The Personal Care Assistant program for BU students

By Yidan Sun
BU News Service

While studying television and production at BU, Natalie Lomske makes videos on the available resources and helpful information for people with disabilities and publishes them on her Youtube channel, such as the wheelchair accessible apartment search in Boston.

“I want to make sure that individuals with disabilities are aware of the resources available, so they can live a more independent life,” said Lomske.  

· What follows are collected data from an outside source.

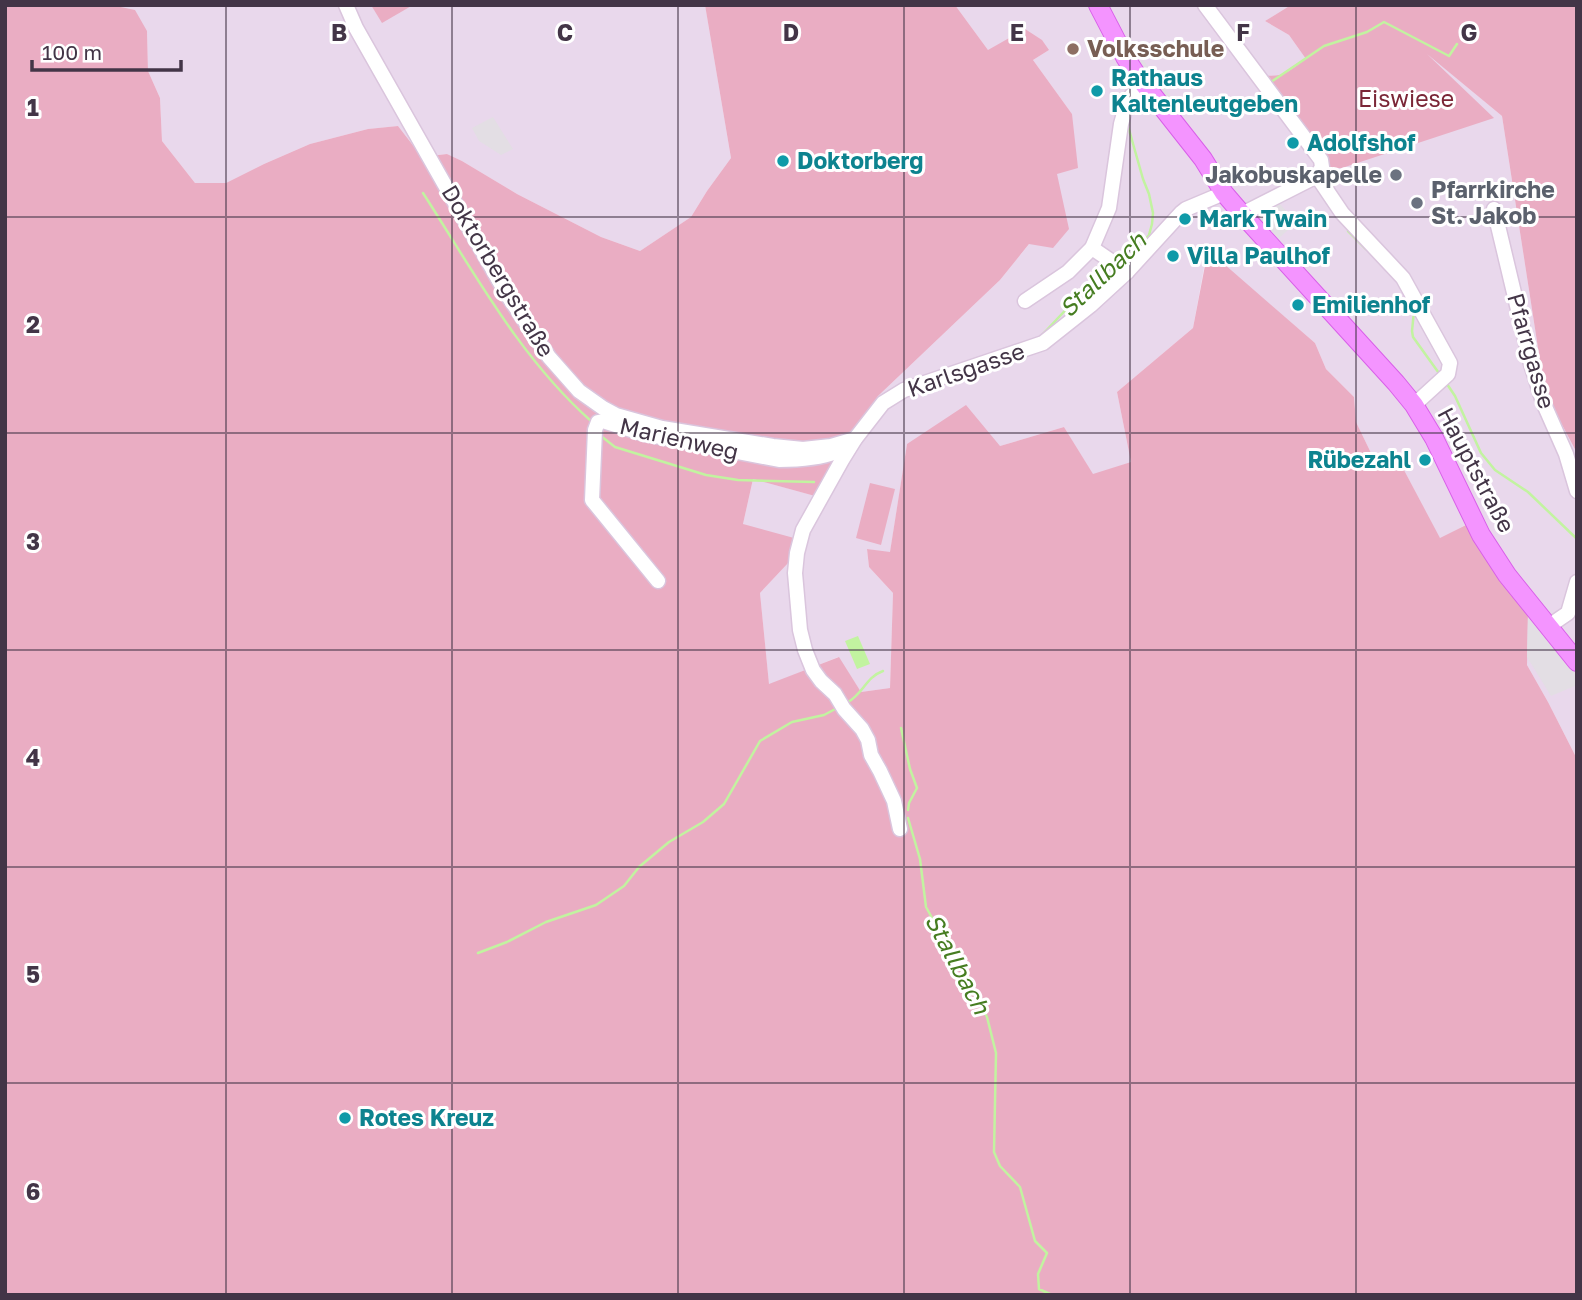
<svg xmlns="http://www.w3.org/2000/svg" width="1582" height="1300" font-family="'Golos Text',sans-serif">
<rect width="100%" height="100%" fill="#f2e6f4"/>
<g fill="#e9d8ec">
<path d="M111 5H705L731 158 707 191 691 217 640 251 601 237 517 194 462 161 447 154 422 157 398 126 368 129 310 144 264 164 226 183H195L162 141 160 98 148 71 147 31Z"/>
<path d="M955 5H1291L1265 21 1289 35 1306 59 1412 41 1502 116 1545 393 1577 453V759L1548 702 1527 665 1467 524 1440 539 1396 455 1371 453 1356 422 1354 397 1326 369 1315 343 1207 251 1193 328 1117 392 1131 462 1093 475 1064 427 1000 446 907 444 890 553 867 549 869 567 893 593 890 688 861 692 838 657 769 685 760 593 790 561 743 524 753 479 816 496 878 396 1000 280 1030 243 1057 173 1072 114 1033 60 1049 50H988Z"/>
</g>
<g fill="#eaadc3">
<path d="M5 5H111L135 10 147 31 148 71 160 98 162 141 195 183H226L264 164 310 144 368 129 398 126 422 157 447 154 462 161 517 194 601 237 640 251 691 217 707 191 731 158 705 5H955L988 50 1025 29 1042 40 1049 50 1033 60 1072 114 1078 168 1057 174 1069 229 1053 248 1029 244 1000 280 878 396 815 496 753 479 743 524 794 538 790 561 760 593 769 684 839 657 861 692 890 688 893 593 869 567 867 549 890 552 907 444 966 405 1000 446 1064 427 1093 474 1131 462 1117 392 1193 328 1208 250 1315 343 1326 369 1354 397 1356 422 1371 453 1396 455 1440 538 1468 524 1528 613 1527 665 1548 702 1577 759V1295H5Z"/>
<path d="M371 5H413L382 23Z"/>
<path d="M1291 5H1577V453L1545 393 1502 116 1427 54 1494 118 1342 168H1330L1261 75C1284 78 1287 72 1306 59L1289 35 1265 21Z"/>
<path d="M870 483 895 489 881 545 856 538Z"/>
</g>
<g fill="#e3dee4">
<path d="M1143 60 1183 112 1176 117 1136 65Z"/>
<path d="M493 117 513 149 501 155 479 141 472 128Z"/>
<path d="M1276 200 1297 222 1278 239 1254 212Z"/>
<path d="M1528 613 1552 642 1577 676V685L1551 696 1527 657Z"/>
</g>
<path fill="#c2f3a0" d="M858 636 870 664 857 669 845 641Z"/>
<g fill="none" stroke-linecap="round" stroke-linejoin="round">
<g stroke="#c2f3a0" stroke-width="2.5">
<path d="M1271 82 1324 46 1367 32 1384 22 1449 56 1457 44"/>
<path d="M423 193C474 272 520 358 591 421"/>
<path d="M1348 231 1366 249"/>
<path d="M1117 257 1144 241 1149 235 1152 224 1153 213 1149 194 1143 179 1128 126 1129 123"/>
<path d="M1414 311 1412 331 1413 337 1441 376"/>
<path d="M1042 335 1107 266"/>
<path d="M1447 384 1455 396 1481 453 1495 470 1528 492 1577 539"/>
<path d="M601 436 615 447 706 475 738 480 814 482"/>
<path d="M848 702C863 694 866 677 883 671"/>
<path d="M901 728 910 769 917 788 909 803 908 810"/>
<path d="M908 818 920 859 926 907 987 1017 996 1053 994 1152 1000 1166 1020 1187 1035 1241 1047 1253 1038 1274 1039 1289 1052 1295"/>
<path d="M478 953 507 942 546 922 596 905 624 886 639 867 669 842 703 822 724 804 760 741 792 722 824 715 839 707"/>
</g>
<defs>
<g id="minor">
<path d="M346 5 356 28 506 293 549 357 579 391 603 408 616 415 662 428 773 446 803 449 831 446 855 439"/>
<path d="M1205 5 1321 160 1322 167 1317 176"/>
<path d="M1317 176 1342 213 1403 278 1450 363 1448 374 1414 405"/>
<path d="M1494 209 1531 364 1543 402 1566 454 1577 491"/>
<path d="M1242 214 1317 176"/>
<path d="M1092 248 1127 272"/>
<path d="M1025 301 1068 272 1092 248 1109 208 1121 124 1127 103 1132 95 1145 86"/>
<path d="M658 581 592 500 595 430 598 422 603 421 644 434 779 460C798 460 818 459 836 452"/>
<path d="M1549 626 1568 613 1577 582"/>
<path d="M900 829 894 801 880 771 871 755 868 740 862 729 844 709 835 694 821 681 813 670 805 650 800 630 795 573 797 553 803 530 842 460 855 439 883 403 904 390 1043 343 1091 305 1127 272 1181 213 1186 209 1224 193"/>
</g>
<path id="major" d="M1098 5 1125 57 1136 74 1203 159 1224 193 1242 214 1396 383 1414 405 1434 438 1481 535 1507 575 1577 662"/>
</defs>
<use href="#minor" stroke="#dac5dd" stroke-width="17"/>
<use href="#major" stroke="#d860e8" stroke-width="20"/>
<use href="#minor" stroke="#fff" stroke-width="14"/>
<use href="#major" stroke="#f494ff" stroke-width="18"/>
</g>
<path fill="none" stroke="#433547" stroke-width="2" stroke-opacity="0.55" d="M226 5V1295M452 5V1295M678 5V1295M904 5V1295M1130 5V1295M1356 5V1295M5 217H1577M5 433H1577M5 650H1577M5 867H1577M5 1083H1577"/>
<circle fill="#8d6e63" stroke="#fff" stroke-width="2.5" cx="1073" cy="49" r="7"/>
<g fill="#0f9aa8" stroke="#fff" stroke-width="2.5">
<circle cx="1097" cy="91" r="7"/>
<circle cx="1293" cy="143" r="7"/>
<circle cx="783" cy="161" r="7"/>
<circle cx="1185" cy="219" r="7"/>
<circle cx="1173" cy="256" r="7"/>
<circle cx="1298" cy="305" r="7"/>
<circle cx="1425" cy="460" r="7"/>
<circle cx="345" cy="1118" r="7"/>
</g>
<g fill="#6b7280" stroke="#fff" stroke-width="2.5">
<circle cx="1396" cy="175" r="7"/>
<circle cx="1417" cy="203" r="7"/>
</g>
<g text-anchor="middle" stroke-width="6" stroke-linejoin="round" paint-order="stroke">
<g font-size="23" font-weight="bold" fill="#785e54" stroke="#fff" text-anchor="start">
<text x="1087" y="57">Volksschule</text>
</g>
<g font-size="23" font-weight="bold" fill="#0d838f" stroke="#fff" text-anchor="start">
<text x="1111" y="86">Rathaus<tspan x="1111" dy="26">Kaltenleutgeben</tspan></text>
<text x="1307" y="151">Adolfshof</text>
<text x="797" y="169">Doktorberg</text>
<text x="1199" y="227">Mark Twain</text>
<text x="1187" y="264">Villa Paulhof</text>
<text x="1312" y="313">Emilienhof</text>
<text x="1411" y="468" text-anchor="end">Rübezahl</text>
<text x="359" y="1126">Rotes Kreuz</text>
</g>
<g font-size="23" fill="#7b2637" stroke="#fff">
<text x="1406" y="107">Eiswiese</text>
</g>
<g font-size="23" font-weight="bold" fill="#5b616d" stroke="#fff" text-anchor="end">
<text x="1382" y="183">Jakobuskapelle</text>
<text x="1431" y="198" text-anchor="start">Pfarrkirche<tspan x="1431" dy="26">St. Jakob</tspan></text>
</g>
<g font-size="23" fill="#433547" stroke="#fff">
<text transform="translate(498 271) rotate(59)" y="8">Doktorbergstraße</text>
<text transform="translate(1531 351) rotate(74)" y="8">Pfarrgasse</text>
<text transform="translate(966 370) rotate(-19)" y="8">Karlsgasse</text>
<text transform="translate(679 439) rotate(13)" y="8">Marienweg</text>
<text transform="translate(1476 470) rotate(62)" y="8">Hauptstraße</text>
</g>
<g font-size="24" font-style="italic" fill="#467d21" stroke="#fff">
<text transform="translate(1103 275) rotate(-44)" y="8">Stallbach</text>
<text transform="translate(957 964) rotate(62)" y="8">Stallbach</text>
</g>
</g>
<g font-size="23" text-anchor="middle" font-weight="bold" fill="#433547" stroke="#fff" stroke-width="6" stroke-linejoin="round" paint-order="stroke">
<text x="339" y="41">B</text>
<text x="565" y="41">C</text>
<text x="791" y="41">D</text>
<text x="1017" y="41">E</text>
<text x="1243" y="41">F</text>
<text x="1469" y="41">G</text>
<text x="33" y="116">1</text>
<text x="33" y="333">2</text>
<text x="33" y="550">3</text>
<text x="33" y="766">4</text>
<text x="33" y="983">5</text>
<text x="33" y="1200">6</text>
</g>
<rect width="1582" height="1300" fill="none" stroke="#433547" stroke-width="14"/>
<path d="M32 60v10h149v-10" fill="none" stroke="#433547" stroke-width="3.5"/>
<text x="42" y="60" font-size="21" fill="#433547" stroke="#ffffff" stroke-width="5" paint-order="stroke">100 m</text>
</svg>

Born with muscular dystrophy, Lomske is able to go to classes with her personal care assistant. In Massachusetts, the government provides funding for the Personal Care Assistant (PCA) program for people with disabilities like Lomske through MassHealth, a state-funded program. Depending on the disabilities and natural resources, one can receive up to 50 hours of PCAs per week. However, the hours MassHealth offers are far from what Natalie needs.

“Recently I’ve had to fight for more hours. I have the PCA for one day so I can attend school here,” said Natalie.

“They provide you with just a certain amount of hours a day, and if you need more, you’ll have to fight for it,” said Natalie. “They usually give you the minimum hours, as little as two a day.”

Natalie said it makes it harder for her to find a PCA.

“Who would want to work on a two-hour shift?” asked Natalie.

From Natalie’s experience, to argue with the government about the PCA service is frustrating.

“It’s more to their interpretation of what you need, not what you say you need,” said Natalie. “They say for you to go to class, it’ll take you 15 minutes, even if you have to drive like 30 minutes. To me, to get on the jacket would take me five minutes, but they calculated it down.”

“They give you the bare minimum, but they don’t think about the practicality.”

Another student at BU, Isabel Allen, seems luckier because she has her personal care assistant all day.

“Since I came to BU as a freshman, I started to hire 24-hour PCAs, but it’s not really affordable,” said Allen.

Allen receives funds from both MassHealth and the Massachusetts Rehabilitation Commission, also a state-funded program which provides service for people with disabilities, however, it’s still not enough for her daily needs. Her family pays for the rest of the day.

“The problem with their process is that they don’t give time or money to just-incase-situations,” said Allen. “For me, when I enter my dorm, I need someone there just in case that I need help, but they don’t think it necessary. That’s why I have to pay for 24 hour assistance.”

Nandini Choudhury is a research assistant at the Center for Innovation in Social Work and Health (CISWH), Boston University. From her point of view, funding plays an important role in helping students with disabilities getting enough support to their needs.

“The battle here is getting support from the school, from BU itself, to maybe fund programs as PCA. This really shouldn’t be a problem. I shouldn’t fight for the care that I need to get through a day,” said Choudhury.

The wage for a personal care assistant is 15 dollars per hour. However, sometimes the PCA works overtime without getting paid.

“You never know what a person with disability may need a day,” said Choudhury. “A lot of times that PCA work longer than job time. You have to allow funds to cover the longer hours that PCA really put in beyond the eight to 10 hours a day.”

Nandini said this situation can affect the quality of the service a student receives.

“One of the reasons why students didn’t get support they need is that PCA won’t work unless overtime is paid, which is awful for the student and awful for the PCA. They either do a rush job or not properly take care of the students.”

According to MassHealth, the employer is fully in charge of finding their PCA and scheduling the work. Nandini thinks that BU should do a better job by providing more advertising information on student bulletin, Facebook pages, student health, community spaces about the PCA program MassHealth.

People with disabilities involved in the PCA Program grew from 5000 to 35000 since the year 2000, according to MassHealth. Starting from this year, MassHealth holds public listening session every 6 weeks. They stated on the last session on Feb. 28t that they were trying to get feedback and adjust to individual needs through such events.